**What you are asked to do**
In the yacht design formulas text below, what unit is displacement given in for the Displacement to LWL ratio?

**Text shown**
Segment Open

Carl used to publish all his formulas on the page. There is a box that pops up when you scroll across the boxes with the calculated values that explained what those values mean and used to include the formulas. The explanations are still there but not the formulas. Most of the formulas are standard in the yacht design industry and can be found in almost any decent quality yacht design text. Some are uniquely Carl's. Most of these formulas are intended to be 'non-dimensional', and so have compensators to allow boats of different sizes to be compared. The constants are mostly unit conversions. 
Displacement to LWL L = DLT ÷ (0.01 x LWL)³ (where DLT is the Displacement in raceboat 'lightship' measurement with no extraneous gear or fluids in the tanks, and LWL is the waterline length at that displacement. The displacement used is in long tons (2,240 pounds) ) 
Hull Speed= 1.34 x the square root of the LWL
Sail Area to Displacement= SA ÷ DCF↑.667 (Sail-area in square feet (SA) divided by displacement in cubic feet taken to the two-thirds power (SA/D ratio = SA ÷ DCF↑.667) (To calculate the displacement in cubic feet the displacement of the boat in pounds is divided by the weight of a cubic foot of seawater (64.2 lbs./cu.ft), which is generally rounded to 64 lbs.)	
LWL to Beam- LWL/B (The waterline length from above divided by the maximum beam measured at the deck line. This does not tell you a whole lot since it does not describe the percentage of the length boat that is at that or near that beam or the waterline beam, the combination of which is provides a lot more useful information.)
Motion Comfort Ratio= D ÷ (.65 x (.7 LWL + .3 LOA) x Beam to the 1.33 power) (Displacement is expressed in pounds, and length is expressed in feet. This is a totally debunked formula which contains almost none of the major factors controlling motion comfort and so provides no useful information about motion comfort)

Segment Closed

**Study material**
Segment Open

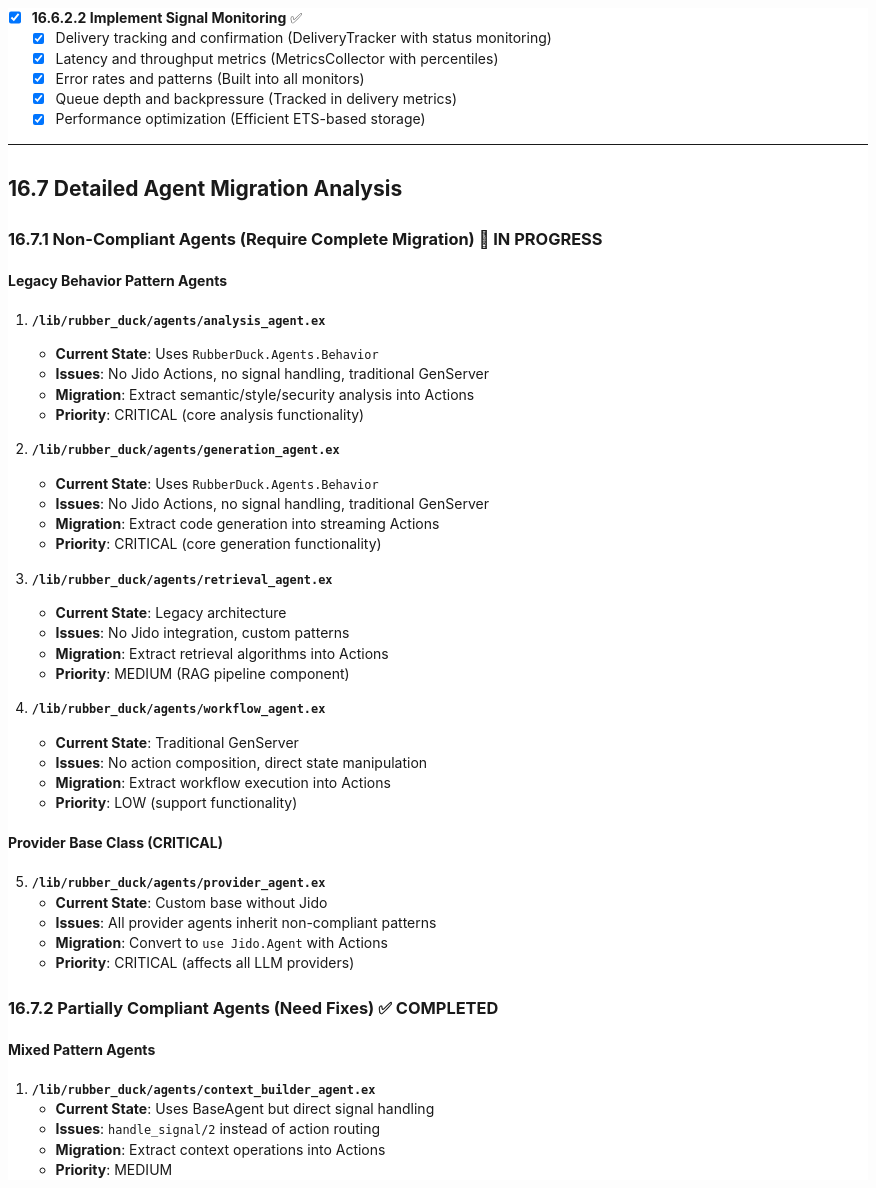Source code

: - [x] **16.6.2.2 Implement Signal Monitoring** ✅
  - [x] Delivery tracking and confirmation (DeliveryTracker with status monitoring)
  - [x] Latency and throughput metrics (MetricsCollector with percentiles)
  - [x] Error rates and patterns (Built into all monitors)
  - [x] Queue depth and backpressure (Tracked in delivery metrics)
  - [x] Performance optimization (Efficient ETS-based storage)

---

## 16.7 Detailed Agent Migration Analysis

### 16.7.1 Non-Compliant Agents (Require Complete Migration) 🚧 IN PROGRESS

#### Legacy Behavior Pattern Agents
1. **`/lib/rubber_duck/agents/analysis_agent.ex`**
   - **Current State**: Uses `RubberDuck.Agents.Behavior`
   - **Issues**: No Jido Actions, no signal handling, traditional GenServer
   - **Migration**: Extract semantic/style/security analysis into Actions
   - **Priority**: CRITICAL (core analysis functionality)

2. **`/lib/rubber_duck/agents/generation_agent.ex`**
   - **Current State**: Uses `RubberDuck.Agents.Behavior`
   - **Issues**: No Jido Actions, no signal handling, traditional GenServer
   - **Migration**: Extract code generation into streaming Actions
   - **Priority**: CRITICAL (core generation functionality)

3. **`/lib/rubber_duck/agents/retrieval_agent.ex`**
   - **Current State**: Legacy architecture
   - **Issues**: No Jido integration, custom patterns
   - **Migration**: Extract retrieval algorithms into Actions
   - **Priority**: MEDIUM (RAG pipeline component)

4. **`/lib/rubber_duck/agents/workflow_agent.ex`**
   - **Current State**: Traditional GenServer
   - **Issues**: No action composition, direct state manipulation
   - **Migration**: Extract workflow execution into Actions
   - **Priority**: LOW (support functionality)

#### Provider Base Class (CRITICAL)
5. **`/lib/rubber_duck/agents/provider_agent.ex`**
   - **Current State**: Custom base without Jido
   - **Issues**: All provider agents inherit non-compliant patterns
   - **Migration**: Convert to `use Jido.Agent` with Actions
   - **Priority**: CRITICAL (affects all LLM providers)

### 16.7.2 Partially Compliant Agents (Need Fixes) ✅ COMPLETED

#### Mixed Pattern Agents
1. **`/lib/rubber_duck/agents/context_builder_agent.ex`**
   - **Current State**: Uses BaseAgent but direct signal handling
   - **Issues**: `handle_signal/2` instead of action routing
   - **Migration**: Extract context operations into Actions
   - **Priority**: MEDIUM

Segment Closed

**Response area**
Long tons (2,240 pounds).